>>

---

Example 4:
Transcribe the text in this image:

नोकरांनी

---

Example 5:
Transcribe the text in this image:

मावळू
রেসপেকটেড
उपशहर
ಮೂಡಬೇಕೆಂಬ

<<

▶ DIRECTIONS
Print all the data exactly as shown above.

▶ TASK RESPONSE
---

Example 4:
Transcribe the text in this image:

नोकरांनी

---

Example 5:
Transcribe the text in this image:

मावळू
রেসপেকটেড
उपशहर
ಮೂಡಬೇಕೆಂಬ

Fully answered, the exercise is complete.